• _Your task_: Should a line below contain the word "anchor", report it.

[Saved data entries]
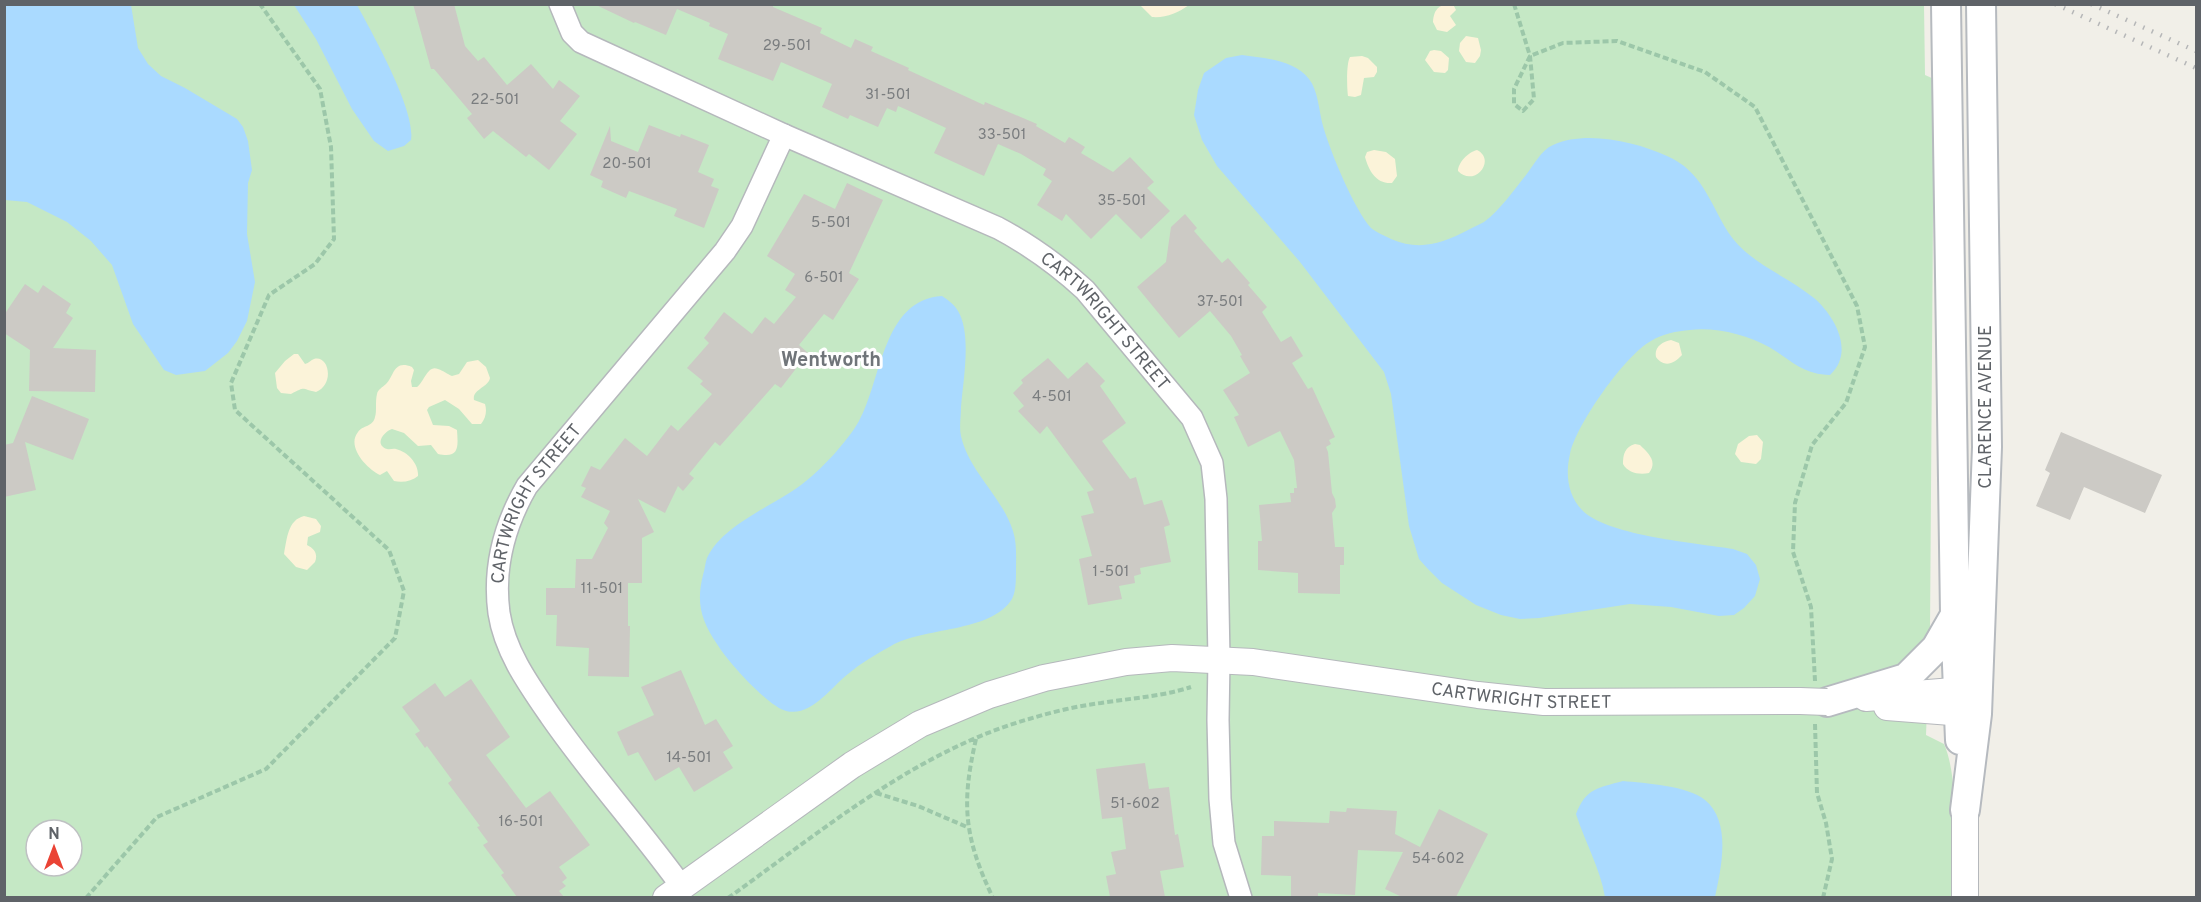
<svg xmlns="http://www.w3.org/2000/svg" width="2201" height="902" viewBox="0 0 2201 902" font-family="Overpass,sans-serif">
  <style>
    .green { fill: #c5e8c5; fill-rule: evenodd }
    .sand { fill: #fbf3d9 }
    .water { fill: #aadaff }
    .building { fill: #cccac5 }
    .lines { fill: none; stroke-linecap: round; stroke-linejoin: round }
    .minor-casing { stroke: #b5b8bc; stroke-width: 24 }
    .tertiary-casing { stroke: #b5b8bc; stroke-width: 28 }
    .secondary-casing { stroke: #b6babf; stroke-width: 32 }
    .path { stroke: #9cc7a9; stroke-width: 4; stroke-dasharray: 6 3; stroke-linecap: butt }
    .minor { stroke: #fff; stroke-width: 21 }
    .tertiary { stroke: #fff; stroke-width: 26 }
    .secondary { stroke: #fff; stroke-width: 28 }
    .rail { stroke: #b6b7b8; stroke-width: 4.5; stroke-dasharray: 1.5 8; stroke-linecap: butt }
    .tertiary-bridge-casing { stroke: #b5b8bc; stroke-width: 28; stroke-linecap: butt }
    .tertiary-bridge { stroke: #fff; stroke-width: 26 }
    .labels { text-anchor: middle; stroke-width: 6; stroke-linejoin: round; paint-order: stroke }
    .number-label { font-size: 15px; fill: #7a7d7f }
    .street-label { font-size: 18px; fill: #5f6368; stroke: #fff }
    .neighbourhood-label { font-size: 20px; font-weight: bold; fill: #70757a; stroke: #fff }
  </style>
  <rect width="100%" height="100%" fill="#f1efe8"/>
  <!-- green -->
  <path class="green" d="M5 5H1924L1925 75 1934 79 1930 631 1926 735 1944 744C1960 780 1954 856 1954 897L5 898ZM36 830H72V866H36Z"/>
  <!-- sand -->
  <path class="sand" d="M1453 4 1456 10 1450 16 1456 25 1447 32 1437 30 1433 22C1434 8 1440 4 1453 4Z
    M1140 5H1189C1178 13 1166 18 1152 17Z
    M1466 36 1478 38 1481 50 1480 56 1475 63 1466 62 1459 51 1460 43Z
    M1434 50 1441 51 1449 58 1448 70 1445 73 1434 72 1425 60 1430 51Z
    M1362 56 1368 58 1377 67V72L1374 77 1364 78 1361 95 1355 97 1348 96C1347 89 1346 64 1350 57Z
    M1374 150 1386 152 1395 159 1397 176 1392 183C1376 184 1369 171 1365 157L1367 152Z
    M1477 150C1497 160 1474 188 1458 171 1458 163 1468 152 1477 150Z
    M1671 340 1679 343 1682 355C1674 364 1664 368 1656 357 1654 347 1662 342 1671 340Z
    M294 354H298L305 364C309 363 311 360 314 359 329 355 335 384 316 392 300 389 307 386 291 394L281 393 277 388 275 373 285 361Z
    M478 360 486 367 490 378C488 388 472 389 474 400L485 404C487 411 486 418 481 424H472L459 409 445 400 429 407 427 410 433 425 449 426 457 430C458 446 460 459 438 454L431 445 418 446 404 433 392 429C385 431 373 444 387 449 390 450 393 448 396 449 408 452 419 464 418 476 412 481 403 483 394 481L387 471 380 475C367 469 346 447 358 432 363 425 373 427 375 417 377 410 375 402 377 394 378 389 382 388 386 384 394 377 393 359 412 367L414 370 411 381 412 387H417C424 382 428 364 438 369 444 371 447 374 452 376L459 374 467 362Z
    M1757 435 1763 442 1761 459 1756 464 1741 462 1735 454 1738 444 1749 436Z
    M1635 444 1640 445C1648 453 1658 461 1649 473 1639 475 1628 473 1623 464 1623 454 1625 447 1635 444Z
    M304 516 316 519 321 526 320 532 308 537 307 545C315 549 318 554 315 562L307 570 296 567 284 554C287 538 288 520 304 516Z"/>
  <!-- water -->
  <path class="water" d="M4 5H131L138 48 148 64 161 76 185 88 237 119 243 127 248 141 252 170 248 183 247 234 255 282 247 321 237 341 228 353 205 371 176 375 164 370 133 324 112 265 91 241 67 222 27 202 5 200Z
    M294 5H357C372 33 416 110 411 140L404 146 388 151 374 141 352 109 316 39Z
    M1242 55C1264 58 1294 60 1309 79 1318 90 1319 111 1323 126 1330 151 1354 209 1371 228 1376 232 1385 236 1391 239 1419 251 1441 244 1468 230 1473 227 1479 225 1484 222 1500 210 1514 190 1526 175 1534 165 1541 150 1553 145 1586 130 1636 142 1667 156 1702 171 1710 203 1728 232 1748 263 1786 275 1814 298 1835 316 1855 352 1830 375 1802 374 1791 360 1769 347 1747 335 1716 327 1690 330 1677 331 1662 334 1651 341 1625 355 1576 425 1570 454 1565 475 1568 497 1584 512 1611 536 1696 543 1733 549L1747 554 1756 565 1760 579 1755 596 1744 608 1734 615 1719 616 1671 607 1630 604 1539 618 1520 619 1501 615 1476 605 1442 583 1427 568 1419 559 1409 526 1391 394 1384 372 1300 262 1217 166 1202 140 1194 115 1198 90 1204 73 1226 58Z
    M942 296C948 300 954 304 958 311 972 334 963 381 961 407 961 417 959 427 961 436 969 472 1002 496 1013 531 1017 543 1016 558 1016 571 1016 579 1016 592 1012 599 991 633 922 627 891 646 876 654 861 663 848 674 831 687 808 722 781 709 763 700 728 662 717 644 701 620 696 603 703 575 705 569 705 563 707 558 722 525 773 506 801 485 819 472 848 441 859 421 882 380 882 300 942 296Z
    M1623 781C1644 783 1689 786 1705 800 1732 822 1721 869 1715 897H1605C1600 868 1585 842 1576 814 1586 788 1598 788 1623 781Z"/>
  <!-- building -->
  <path class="building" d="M413 4H454L465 46 478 61 484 57 507 85 531 64 553 89 559 80 580 96 560 121 577 134 549 170 529 154 526 157 493 131 484 139 467 118 472 114 434 69H431Z
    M594 4H773V7L822 28 820 33 851 48 855 39 873 47 871 51 909 68 908 70 984 105 985 102 1037 124 1036 126 1065 143 1069 137 1085 147 1081 153 1113 172 1130 157 1154 182 1147 188 1170 211 1141 239 1116 214 1091 239 1066 214 1062 221 1037 205 1052 181 1043 175 1046 169 1021 154 998 144 984 176 934 153 946 128 905 109 898 106 896 112 887 108 878 127 850 115 848 119 822 107 832 84 781 62 773 81 718 59 728 34 709 26 710 23 677 9 666 35 635 22 634 23Z
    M649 125 680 137 681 134 709 145 698 172 714 179 711 186 719 189 704 228 674 216 677 209 629 191 626 198 601 187 603 181 590 175 610 126 611 141 638 152Z
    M847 183 883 200 849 273 859 279 833 320 824 314 799 345 808 353 781 388 775 384 720 446 715 442 689 474 694 478 683 491 678 486 665 513 638 499 654 532 642 538V583H628V626H630L629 677 588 676 589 648 556 646 557 615H546V588H575L576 559H592L608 528 604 523 610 511 581 497 586 488 581 486 591 466 600 470 625 438 647 456 671 425 678 431 712 394 700 384 703 381 687 368 709 343 704 338 724 312 752 334 765 317 774 324 796 297 785 290 795 274 767 256 804 194 835 209Z
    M1185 214 1197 228 1194 231 1222 263 1228 258 1250 283 1248 285 1267 307 1262 312 1281 342 1291 336 1303 356 1292 363 1308 389 1312 387 1335 437 1329 440 1331 444 1326 447 1328 452 1332 493 1335 499 1336 507 1332 513 1335 547H1344V565H1340V594L1298 593V573L1258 570V541H1262L1259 505 1291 502 1290 493H1294V488H1297L1294 460 1280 431 1248 447 1234 417 1239 415 1223 390 1250 373 1240 356 1242 355 1231 336 1210 311 1179 338 1137 287 1166 262 1171 227Z
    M25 284 38 293 43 285 71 304 66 313 73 318 53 348 96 350 95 392 29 391 30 350 4 333V315Z
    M1048 358 1068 379 1087 362 1105 381 1100 386 1126 423 1102 441 1130 479 1136 477 1144 505 1162 500 1170 525 1164 527 1171 562 1140 568 1141 574 1134 576 1135 583 1119 586 1122 599 1088 605 1079 559 1092 556 1081 516 1094 513 1087 492 1094 490 1047 426 1040 434 1018 411 1024 406 1013 393 1023 383 1021 380Z
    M32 396 89 419 73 460 25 442 36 490 4 497V445L13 443Z
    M2061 432 2162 475 2145 513 2084 487 2070 520 2036 506 2050 473 2045 470Z
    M681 670 705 725 716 719 733 746 723 752 733 768 694 792 679 767 655 781 638 752 628 756 617 732 654 715 641 687Z
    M471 679 510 737 486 755 526 808 550 791 590 845 559 867 567 878 562 882 566 886 559 891 564 897H517L501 875 504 873 483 845 488 842 477 827 480 826 448 783 452 780 427 746 425 748 415 734 420 731 402 707 435 683 445 697Z
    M1145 763 1149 789 1169 787 1175 835 1178 834 1184 867 1160 871 1165 897H1110L1106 876 1116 874 1111 852 1126 849 1122 817 1102 819 1096 769Z
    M1347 808 1397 811 1395 834 1420 847 1439 809 1488 834 1456 897H1402L1385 889 1403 852 1358 850 1355 895 1318 893V897H1291V876L1261 875 1262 836H1274V821L1329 823 1330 811 1346 812Z"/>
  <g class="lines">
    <!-- minor casing -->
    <g class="minor-casing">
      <g id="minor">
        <path id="s1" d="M560 4 572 33 581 42 784 135 998 228C1030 245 1059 266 1085 290L1192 418 1212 463 1216 499 1219 659 1218 720 1220 799 1224 843 1241 898"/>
        <path id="s2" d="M682 887C640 829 592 776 551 717 529 685 505 652 499 613 493 568 505 524 527 486L725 251 742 226 784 135"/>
      </g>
    </g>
    <!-- tertiary casing -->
    <g class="tertiary-casing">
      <g id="tertiary">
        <path d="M1866 698 1978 689"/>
        <path d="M1887 707 1977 714"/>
        <path d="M1965 810V898"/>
        <path id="s3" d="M666 898 852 765 920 724 989 695 1044 678 1126 662 1172 658 1253 662 1478 695 1544 702 1800 701"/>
      </g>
    </g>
    <!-- secondary casing -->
    <g class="secondary-casing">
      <path id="secondary" d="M1946 4 1955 615 1960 740
        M1827 702 1906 678 1936 648 1955 615
        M1965 810 1977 714 1987 447 1981 4"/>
    </g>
    <!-- path -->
    <path class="path" d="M1514 4 1530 56 1534 99 1523 111 1514 104V89L1530 56 1563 43 1617 41 1705 72 1755 107 1857 306 1865 347 1846 403 1812 445 1795 503 1793 552 1811 607 1815 681
      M1815 724 1817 793 1826 823 1832 859 1823 898
      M976 739C961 804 964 837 993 898
      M876 793 918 806 967 827
      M86 898 157 817 266 769 395 638 404 591 389 550 235 410 231 383 269 295 315 264 334 239 331 147 320 89 260 4
      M728 898C822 831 916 751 1029 719 1052 712 1077 706 1101 703 1132 698 1160 697 1191 687"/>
    <!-- minor -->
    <use href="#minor" class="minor"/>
    <!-- tertiary -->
    <use href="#tertiary" class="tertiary"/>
    <!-- secondary -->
    <use href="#secondary" class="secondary"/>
    <!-- rail -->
    <path class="rail" d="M2055 4 2196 68
      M2091 4 2196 51"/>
    <!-- tertiary-bridge casing -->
    <g class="tertiary-bridge-casing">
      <path id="tertiary-bridge" d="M1800 701 1827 702"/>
    </g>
    <!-- tertiary-bridge -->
    <use href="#tertiary-bridge" class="tertiary-bridge"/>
  </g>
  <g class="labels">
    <!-- number labels -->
    <g class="number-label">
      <text x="787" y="50">29-501</text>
      <text x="888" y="99">31-501</text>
      <text x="495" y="104">22-501</text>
      <text x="1002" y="139">33-501</text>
      <text x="627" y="168">20-501</text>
      <text x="1122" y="205">35-501</text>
      <text x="831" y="227">5-501</text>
      <text x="824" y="282">6-501</text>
      <text x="1220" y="306">37-501</text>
      <text x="1052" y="401">4-501</text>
      <text x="1111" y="576">1-501</text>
      <text x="602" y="593">11-501</text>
      <text x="689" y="762">14-501</text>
      <text x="1135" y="808">51-602</text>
      <text x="521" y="826">16-501</text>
      <text x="1438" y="863">54-602</text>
    </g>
    <!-- street labels -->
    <g class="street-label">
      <text dy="6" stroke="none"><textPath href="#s1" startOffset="644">CARTWRIGHT STREET</textPath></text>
      <text transform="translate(1985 407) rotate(-90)" y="6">CLARENCE AVENUE</text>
      <text dy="6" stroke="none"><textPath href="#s2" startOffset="452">CARTWRIGHT STREET</textPath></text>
      <text dy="6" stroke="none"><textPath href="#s3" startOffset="922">CARTWRIGHT STREET</textPath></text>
    </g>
    <!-- neighbourhood labels -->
    <g class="neighbourhood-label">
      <text x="831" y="366">Wentworth</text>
    </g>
  </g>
  <!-- border -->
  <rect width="2201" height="902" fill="none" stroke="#5f6368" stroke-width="12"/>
  <!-- north arrow -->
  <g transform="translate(54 848)"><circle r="28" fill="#ffffff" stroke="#bfc1c3" stroke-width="1.5"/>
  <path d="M0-4.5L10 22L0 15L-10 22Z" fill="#ea4335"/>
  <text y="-9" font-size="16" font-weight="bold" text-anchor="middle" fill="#5f6368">N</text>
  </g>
</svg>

• _Written solution_:
    .labels { text-anchor: middle; stroke-width: 6; stroke-linejoin: round; paint-order: stroke }
  <text y="-9" font-size="16" font-weight="bold" text-anchor="middle" fill="#5f6368">N</text>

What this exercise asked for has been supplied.